ACTIVITY:
List every line in the entries below that contains the string "mmHg".

(Stored data entries)

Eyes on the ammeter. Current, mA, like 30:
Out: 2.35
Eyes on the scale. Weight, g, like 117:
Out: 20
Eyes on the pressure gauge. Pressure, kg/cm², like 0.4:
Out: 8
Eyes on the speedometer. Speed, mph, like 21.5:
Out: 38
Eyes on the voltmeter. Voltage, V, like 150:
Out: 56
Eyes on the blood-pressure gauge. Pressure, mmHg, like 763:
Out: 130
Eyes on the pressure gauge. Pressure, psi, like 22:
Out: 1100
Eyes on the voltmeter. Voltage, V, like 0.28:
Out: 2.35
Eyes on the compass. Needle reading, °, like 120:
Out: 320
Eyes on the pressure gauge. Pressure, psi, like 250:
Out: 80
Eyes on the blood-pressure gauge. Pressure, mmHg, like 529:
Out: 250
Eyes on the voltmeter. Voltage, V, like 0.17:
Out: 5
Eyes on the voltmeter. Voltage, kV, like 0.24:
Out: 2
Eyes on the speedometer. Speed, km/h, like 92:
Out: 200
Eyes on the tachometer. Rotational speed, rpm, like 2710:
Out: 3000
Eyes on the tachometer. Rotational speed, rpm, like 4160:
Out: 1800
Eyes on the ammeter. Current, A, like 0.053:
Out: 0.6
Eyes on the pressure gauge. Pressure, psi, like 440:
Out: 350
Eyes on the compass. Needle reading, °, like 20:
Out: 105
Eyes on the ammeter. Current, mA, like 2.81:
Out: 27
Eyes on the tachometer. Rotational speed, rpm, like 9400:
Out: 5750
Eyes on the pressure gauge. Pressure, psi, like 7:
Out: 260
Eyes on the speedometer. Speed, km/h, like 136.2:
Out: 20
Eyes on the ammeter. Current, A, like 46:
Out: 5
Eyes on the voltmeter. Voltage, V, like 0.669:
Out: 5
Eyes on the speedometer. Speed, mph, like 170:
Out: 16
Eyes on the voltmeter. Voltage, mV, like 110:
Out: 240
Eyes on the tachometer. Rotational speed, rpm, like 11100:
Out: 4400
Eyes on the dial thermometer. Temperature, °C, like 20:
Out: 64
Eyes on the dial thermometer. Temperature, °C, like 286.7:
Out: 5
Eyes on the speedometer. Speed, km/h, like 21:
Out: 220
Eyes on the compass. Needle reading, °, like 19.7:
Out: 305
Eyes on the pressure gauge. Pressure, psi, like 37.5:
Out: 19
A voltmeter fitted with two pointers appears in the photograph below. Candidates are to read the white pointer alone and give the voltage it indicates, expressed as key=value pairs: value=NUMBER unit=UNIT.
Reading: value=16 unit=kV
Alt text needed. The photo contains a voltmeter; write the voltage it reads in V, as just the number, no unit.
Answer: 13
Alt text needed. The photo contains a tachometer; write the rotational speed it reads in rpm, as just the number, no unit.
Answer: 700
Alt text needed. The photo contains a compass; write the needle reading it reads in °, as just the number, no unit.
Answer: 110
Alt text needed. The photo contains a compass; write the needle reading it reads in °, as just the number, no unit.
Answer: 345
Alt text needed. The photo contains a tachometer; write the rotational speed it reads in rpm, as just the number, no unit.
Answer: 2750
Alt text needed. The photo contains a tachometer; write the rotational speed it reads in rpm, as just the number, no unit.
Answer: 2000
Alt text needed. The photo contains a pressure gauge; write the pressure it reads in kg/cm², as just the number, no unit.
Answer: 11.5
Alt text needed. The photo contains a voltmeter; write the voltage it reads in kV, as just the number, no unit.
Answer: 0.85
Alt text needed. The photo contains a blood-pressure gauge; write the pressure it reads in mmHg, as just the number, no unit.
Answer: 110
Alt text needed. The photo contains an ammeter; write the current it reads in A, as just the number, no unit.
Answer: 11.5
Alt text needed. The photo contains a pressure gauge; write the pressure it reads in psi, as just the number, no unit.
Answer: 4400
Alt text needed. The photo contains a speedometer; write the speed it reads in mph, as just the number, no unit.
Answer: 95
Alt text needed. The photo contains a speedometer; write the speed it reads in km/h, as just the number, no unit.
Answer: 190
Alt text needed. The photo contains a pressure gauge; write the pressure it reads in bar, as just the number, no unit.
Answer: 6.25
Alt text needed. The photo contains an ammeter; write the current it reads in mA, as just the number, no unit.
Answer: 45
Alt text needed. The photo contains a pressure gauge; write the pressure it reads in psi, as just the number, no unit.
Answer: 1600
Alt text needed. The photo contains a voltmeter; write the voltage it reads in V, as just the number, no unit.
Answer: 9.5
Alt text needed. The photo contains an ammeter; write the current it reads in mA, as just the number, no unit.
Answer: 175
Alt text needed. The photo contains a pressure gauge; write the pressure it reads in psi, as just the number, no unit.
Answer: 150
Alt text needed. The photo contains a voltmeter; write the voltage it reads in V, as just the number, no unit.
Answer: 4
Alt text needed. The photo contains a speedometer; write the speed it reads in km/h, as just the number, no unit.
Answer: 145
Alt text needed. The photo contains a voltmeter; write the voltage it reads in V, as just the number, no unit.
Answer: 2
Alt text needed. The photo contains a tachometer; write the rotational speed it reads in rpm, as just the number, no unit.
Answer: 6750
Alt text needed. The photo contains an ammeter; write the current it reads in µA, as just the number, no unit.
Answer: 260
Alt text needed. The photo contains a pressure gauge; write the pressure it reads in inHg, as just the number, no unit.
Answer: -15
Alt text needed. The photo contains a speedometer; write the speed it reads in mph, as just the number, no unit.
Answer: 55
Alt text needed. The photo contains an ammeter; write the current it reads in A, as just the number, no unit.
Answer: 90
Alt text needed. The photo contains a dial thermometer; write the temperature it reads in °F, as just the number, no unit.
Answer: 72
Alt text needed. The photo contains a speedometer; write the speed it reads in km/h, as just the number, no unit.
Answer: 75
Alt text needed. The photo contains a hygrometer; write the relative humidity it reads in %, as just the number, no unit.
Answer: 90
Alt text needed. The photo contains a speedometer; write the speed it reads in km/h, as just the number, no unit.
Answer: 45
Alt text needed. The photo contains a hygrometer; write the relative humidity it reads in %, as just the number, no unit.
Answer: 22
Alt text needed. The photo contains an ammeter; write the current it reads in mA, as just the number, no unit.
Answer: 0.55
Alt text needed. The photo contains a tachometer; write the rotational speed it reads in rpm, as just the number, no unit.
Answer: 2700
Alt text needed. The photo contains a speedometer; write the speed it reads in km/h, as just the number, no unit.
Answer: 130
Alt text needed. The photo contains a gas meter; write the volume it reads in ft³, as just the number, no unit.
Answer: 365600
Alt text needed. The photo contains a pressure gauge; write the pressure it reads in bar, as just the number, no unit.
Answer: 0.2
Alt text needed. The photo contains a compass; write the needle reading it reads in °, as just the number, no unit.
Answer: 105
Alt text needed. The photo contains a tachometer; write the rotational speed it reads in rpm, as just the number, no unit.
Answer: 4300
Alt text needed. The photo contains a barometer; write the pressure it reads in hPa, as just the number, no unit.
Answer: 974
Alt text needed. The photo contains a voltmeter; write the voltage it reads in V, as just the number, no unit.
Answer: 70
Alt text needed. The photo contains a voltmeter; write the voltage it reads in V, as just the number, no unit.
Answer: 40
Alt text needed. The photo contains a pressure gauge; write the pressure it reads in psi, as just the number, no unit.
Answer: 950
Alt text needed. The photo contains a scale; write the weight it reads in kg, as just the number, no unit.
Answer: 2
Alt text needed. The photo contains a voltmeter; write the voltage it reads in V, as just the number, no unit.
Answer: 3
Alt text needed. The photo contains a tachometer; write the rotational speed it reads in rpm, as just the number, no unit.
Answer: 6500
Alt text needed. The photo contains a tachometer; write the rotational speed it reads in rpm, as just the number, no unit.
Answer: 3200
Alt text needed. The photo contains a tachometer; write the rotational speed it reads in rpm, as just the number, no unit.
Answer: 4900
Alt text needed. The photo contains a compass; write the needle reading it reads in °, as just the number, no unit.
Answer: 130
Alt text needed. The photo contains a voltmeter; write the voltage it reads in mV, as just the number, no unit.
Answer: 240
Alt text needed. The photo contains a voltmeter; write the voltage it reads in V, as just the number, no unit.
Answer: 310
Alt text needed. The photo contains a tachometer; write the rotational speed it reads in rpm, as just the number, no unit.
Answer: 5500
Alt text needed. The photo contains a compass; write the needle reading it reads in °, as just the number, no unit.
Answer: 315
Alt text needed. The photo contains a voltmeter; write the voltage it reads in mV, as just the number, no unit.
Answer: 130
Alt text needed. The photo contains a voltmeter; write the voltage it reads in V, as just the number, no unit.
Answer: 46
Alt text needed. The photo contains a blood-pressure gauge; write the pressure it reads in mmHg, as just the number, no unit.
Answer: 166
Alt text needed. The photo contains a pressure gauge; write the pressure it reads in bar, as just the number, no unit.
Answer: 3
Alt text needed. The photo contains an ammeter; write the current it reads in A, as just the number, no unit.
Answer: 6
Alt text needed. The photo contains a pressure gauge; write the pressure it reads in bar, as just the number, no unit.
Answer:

RESULT OF THE EXERCISE:
Eyes on the blood-pressure gauge. Pressure, mmHg, like 763:
Eyes on the blood-pressure gauge. Pressure, mmHg, like 529:
Alt text needed. The photo contains a blood-pressure gauge; write the pressure it reads in mmHg, as just the number, no unit.
Alt text needed. The photo contains a blood-pressure gauge; write the pressure it reads in mmHg, as just the number, no unit.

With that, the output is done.